[Dataset entries]
------------------------

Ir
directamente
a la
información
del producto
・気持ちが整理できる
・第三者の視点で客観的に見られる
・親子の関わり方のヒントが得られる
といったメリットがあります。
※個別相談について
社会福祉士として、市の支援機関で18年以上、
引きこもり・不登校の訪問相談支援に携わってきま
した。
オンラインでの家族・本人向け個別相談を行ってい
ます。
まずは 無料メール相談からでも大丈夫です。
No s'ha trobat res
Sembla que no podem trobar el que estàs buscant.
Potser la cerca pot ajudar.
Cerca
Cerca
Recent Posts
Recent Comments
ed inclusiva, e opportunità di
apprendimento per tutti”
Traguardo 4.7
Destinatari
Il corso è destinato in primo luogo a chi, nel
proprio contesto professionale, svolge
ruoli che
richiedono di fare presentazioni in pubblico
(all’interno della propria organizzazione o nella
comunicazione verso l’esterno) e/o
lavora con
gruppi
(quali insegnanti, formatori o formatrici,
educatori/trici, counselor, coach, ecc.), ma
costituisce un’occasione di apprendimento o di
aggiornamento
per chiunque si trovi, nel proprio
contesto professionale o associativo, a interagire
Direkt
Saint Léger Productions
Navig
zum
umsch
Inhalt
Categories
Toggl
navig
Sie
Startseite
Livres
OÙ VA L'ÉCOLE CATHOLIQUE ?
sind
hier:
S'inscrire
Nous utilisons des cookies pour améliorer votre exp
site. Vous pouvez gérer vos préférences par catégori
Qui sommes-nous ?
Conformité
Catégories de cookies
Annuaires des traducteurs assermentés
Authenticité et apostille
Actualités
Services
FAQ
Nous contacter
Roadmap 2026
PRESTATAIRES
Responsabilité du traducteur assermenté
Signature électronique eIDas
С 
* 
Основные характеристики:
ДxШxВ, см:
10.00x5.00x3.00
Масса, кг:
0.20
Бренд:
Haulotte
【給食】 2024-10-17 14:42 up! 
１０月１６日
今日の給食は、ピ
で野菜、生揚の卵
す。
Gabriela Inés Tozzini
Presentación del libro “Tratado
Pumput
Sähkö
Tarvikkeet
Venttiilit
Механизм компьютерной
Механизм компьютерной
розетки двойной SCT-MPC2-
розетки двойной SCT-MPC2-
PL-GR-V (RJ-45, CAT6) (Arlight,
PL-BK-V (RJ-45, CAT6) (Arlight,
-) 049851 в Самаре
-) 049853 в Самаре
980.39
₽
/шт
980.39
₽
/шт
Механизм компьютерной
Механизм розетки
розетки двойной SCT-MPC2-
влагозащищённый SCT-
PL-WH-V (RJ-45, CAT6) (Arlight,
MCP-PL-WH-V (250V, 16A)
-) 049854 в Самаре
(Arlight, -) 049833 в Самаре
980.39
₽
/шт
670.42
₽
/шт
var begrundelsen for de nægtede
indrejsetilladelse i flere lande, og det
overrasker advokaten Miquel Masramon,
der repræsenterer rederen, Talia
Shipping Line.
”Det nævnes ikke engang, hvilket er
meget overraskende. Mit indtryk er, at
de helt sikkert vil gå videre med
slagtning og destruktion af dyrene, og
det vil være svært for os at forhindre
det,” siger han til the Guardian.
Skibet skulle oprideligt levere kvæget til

------------------------

### Task statement
Give only the lines from the one holding "información" through the one holding "indrejsetilladelse i flere lande, og det", each restated exactly as it appears above.

### Exercise response
información
del producto
・気持ちが整理できる
・第三者の視点で客観的に見られる
・親子の関わり方のヒントが得られる
といったメリットがあります。
※個別相談について
社会福祉士として、市の支援機関で18年以上、
引きこもり・不登校の訪問相談支援に携わってきま
した。
オンラインでの家族・本人向け個別相談を行ってい
ます。
まずは 無料メール相談からでも大丈夫です。
No s'ha trobat res
Sembla que no podem trobar el que estàs buscant.
Potser la cerca pot ajudar.
Cerca
Cerca
Recent Posts
Recent Comments
ed inclusiva, e opportunità di
apprendimento per tutti”
Traguardo 4.7
Destinatari
Il corso è destinato in primo luogo a chi, nel
proprio contesto professionale, svolge
ruoli che
richiedono di fare presentazioni in pubblico
(all’interno della propria organizzazione o nella
comunicazione verso l’esterno) e/o
lavora con
gruppi
(quali insegnanti, formatori o formatrici,
educatori/trici, counselor, coach, ecc.), ma
costituisce un’occasione di apprendimento o di
aggiornamento
per chiunque si trovi, nel proprio
contesto professionale o associativo, a interagire
Direkt
Saint Léger Productions
Navig
zum
umsch
Inhalt
Categories
Toggl
navig
Sie
Startseite
Livres
OÙ VA L'ÉCOLE CATHOLIQUE ?
sind
hier:
S'inscrire
Nous utilisons des cookies pour améliorer votre exp
site. Vous pouvez gérer vos préférences par catégori
Qui sommes-nous ?
Conformité
Catégories de cookies
Annuaires des traducteurs assermentés
Authenticité et apostille
Actualités
Services
FAQ
Nous contacter
Roadmap 2026
PRESTATAIRES
Responsabilité du traducteur assermenté
Signature électronique eIDas
С 
* 
Основные характеристики:
ДxШxВ, см:
10.00x5.00x3.00
Масса, кг:
0.20
Бренд:
Haulotte
【給食】 2024-10-17 14:42 up! 
１０月１６日
今日の給食は、ピ
で野菜、生揚の卵
す。
Gabriela Inés Tozzini
Presentación del libro “Tratado
Pumput
Sähkö
Tarvikkeet
Venttiilit
Механизм компьютерной
Механизм компьютерной
розетки двойной SCT-MPC2-
розетки двойной SCT-MPC2-
PL-GR-V (RJ-45, CAT6) (Arlight,
PL-BK-V (RJ-45, CAT6) (Arlight,
-) 049851 в Самаре
-) 049853 в Самаре
980.39
₽
/шт
980.39
₽
/шт
Механизм компьютерной
Механизм розетки
розетки двойной SCT-MPC2-
влагозащищённый SCT-
PL-WH-V (RJ-45, CAT6) (Arlight,
MCP-PL-WH-V (250V, 16A)
-) 049854 в Самаре
(Arlight, -) 049833 в Самаре
980.39
₽
/шт
670.42
₽
/шт
var begrundelsen for de nægtede
indrejsetilladelse i flere lande, og det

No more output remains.